# Task description
Pull out the text of every row below and copy it word for word, leaving the pictures out of your answer.

# Extracted data
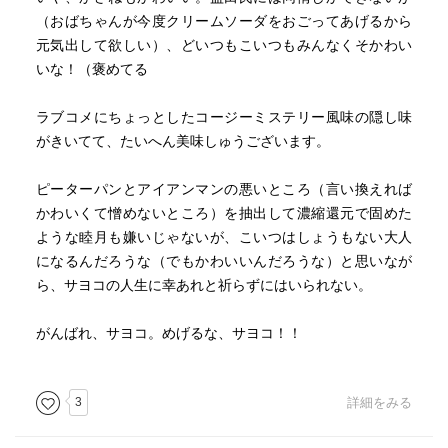
（おばちゃんが今度クリームソーダをおごってあげるから
元気出して欲しい）、どいつもこいつもみんなくそかわい
いな！（褒めてる
ラブコメにちょっとしたコージーミステリー風味の隠し味
がきいてて、たいへん美味しゅうございます。
ピーターパンとアイアンマンの悪いところ（言い換えれば
かわいくて憎めないところ）を抽出して濃縮還元で固めた
ような睦月も嫌いじゃないが、こいつはしょうもない大人
になるんだろうな（でもかわいいんだろうな）と思いなが
ら、サヨコの人生に幸あれと祈らずにはいられない。
がんばれ、サヨコ。めげるな、サヨコ！！
3
詳細をみる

# Solution
（おばちゃんが今度クリームソーダをおごってあげるから
元気出して欲しい）、どいつもこいつもみんなくそかわい
いな！（褒めてる
ラブコメにちょっとしたコージーミステリー風味の隠し味
がきいてて、たいへん美味しゅうございます。
ピーターパンとアイアンマンの悪いところ（言い換えれば
かわいくて憎めないところ）を抽出して濃縮還元で固めた
ような睦月も嫌いじゃないが、こいつはしょうもない大人
になるんだろうな（でもかわいいんだろうな）と思いなが
ら、サヨコの人生に幸あれと祈らずにはいられない。
がんばれ、サヨコ。めげるな、サヨコ！！
3
詳細をみる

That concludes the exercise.